# Quotient Ring of Ring with Unity is Ring with Unity

## Theorem

Let $\struct {R, +, \circ}$ be a ring with unity whose zero is $0_R$ and whose unity is $1_R$.

Let $J$ be an ideal of $R$.

Let $\struct {R / J, +, \circ}$ be the quotient ring defined by $J$.

Then $\struct {R / J, +, \circ}$ is a ring with unity, and its unity is $1_R + J$.

## Proof

Let $\struct {R, +, \circ}$ be a ring with unity.

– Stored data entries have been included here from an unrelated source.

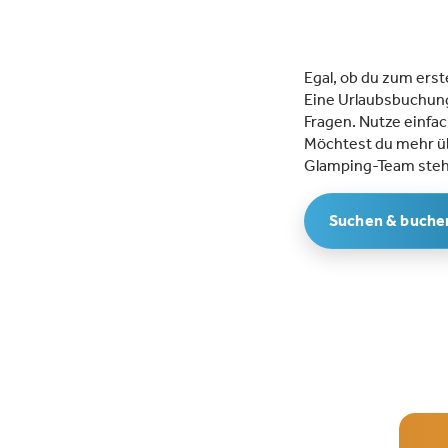
Egal, ob du zum ers
Eine Urlaubsbuchung
Fragen. Nutze einfac
Möchtest du mehr üb
Glamping-Team steht
Suchen & buche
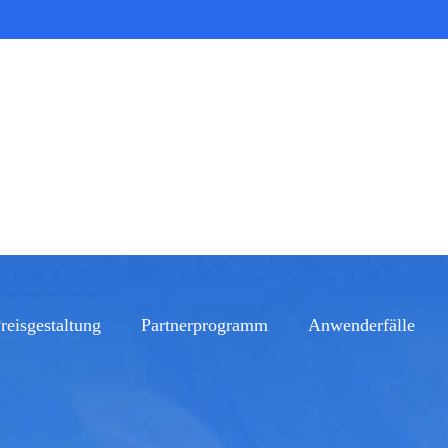
reisgestaltung
Partnerprogramm
Anwenderfälle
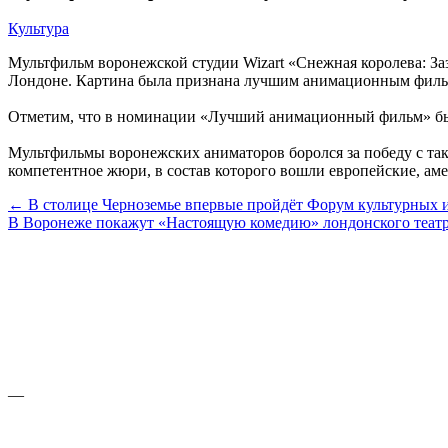
Культура
Мультфильм воронежской студии Wizart «Снежная королева: З
Лондоне. Картина была признана лучшим анимационным филь
Отметим, что в номинации «Лучший анимационный фильм» были
Мультфильмы воронежских аниматоров боролся за победу с та
компетентное жюри, в состав которого вошли европейские, ам
← В столице Черноземье впервые пройдёт Форум культурных
В Воронеже покажут «Настоящую комедию» лондонского теат
—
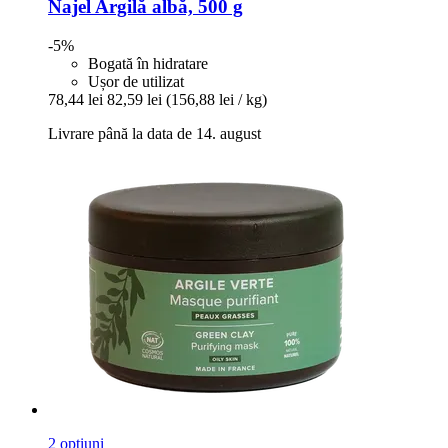
Najel
Argilă albă, 500 g
-5%
Bogată în hidratare
Ușor de utilizat
78,44 lei
82,59 lei
(156,88 lei / kg)
Livrare până la data de 14. august
2 opțiuni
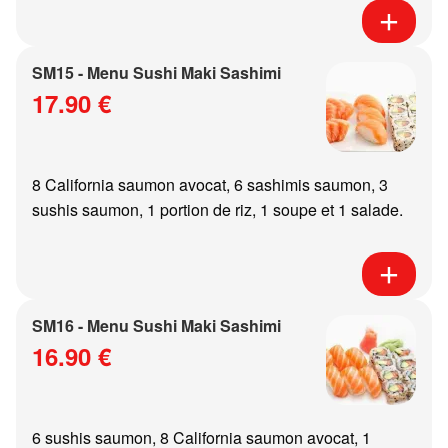
SM15 - Menu Sushi Maki Sashimi
17.90 €
8 California saumon avocat, 6 sashimis saumon, 3
sushis saumon, 1 portion de riz, 1 soupe et 1 salade.
SM16 - Menu Sushi Maki Sashimi
16.90 €
6 sushis saumon, 8 California saumon avocat, 1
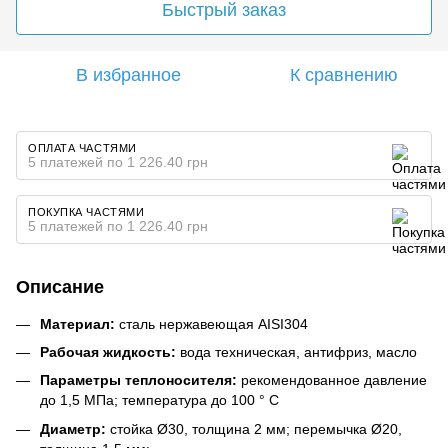
Быстрый заказ
В избранное
К сравнению
ОПЛАТА ЧАСТЯМИ
5 платежей по 1 226.40 грн
ПОКУПКА ЧАСТЯМИ
5 платежей по 1 226.40 грн
Описание
Материал:
сталь нержавеющая AISI304
Рабочая жидкость:
вода техническая, антифриз, масло
Параметры теплоносителя:
рекомендованное давление
до 1,5 МПа; температура до 100 ° С
Диаметр:
стойка Ø30, толщина 2 мм; перемычка Ø20,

First, let $J \subsetneq R$.

$1_R \in J \implies J = R$

So $1_R \notin J$.

Thus $1_R + J \ne J$, so $1_R + J \ne 0_{R/J}$.

Now let $x \in R$.

 $\ds \paren {1_R + J} \circ \paren {x + J}$ $=$ $\ds 1_R \circ x + J$ Definition of $\circ$ in $R / J$ $\ds$ $=$ $\ds x + J$ Definition of Unity of Ring $\ds$ $=$ $\ds x \circ 1_R + J$ Definition of Unity of Ring $\ds$ $=$ $\ds \paren {x + J} \circ \paren {1_R + J}$ Definition of $\circ$ in $R / J$

Thus $R / J$ has a unity, and that unity is $1_R + J$.

Now suppose $J = R$.

Then $1_R + J = J$ and therefore $1_R = 0_R$.

The only ring to have $1_R = 0_R$ is the null ring.

This is appropriate, because:

$R / J = R / R = \set {0_{R / R} }$

which is the null ring.

$\blacksquare$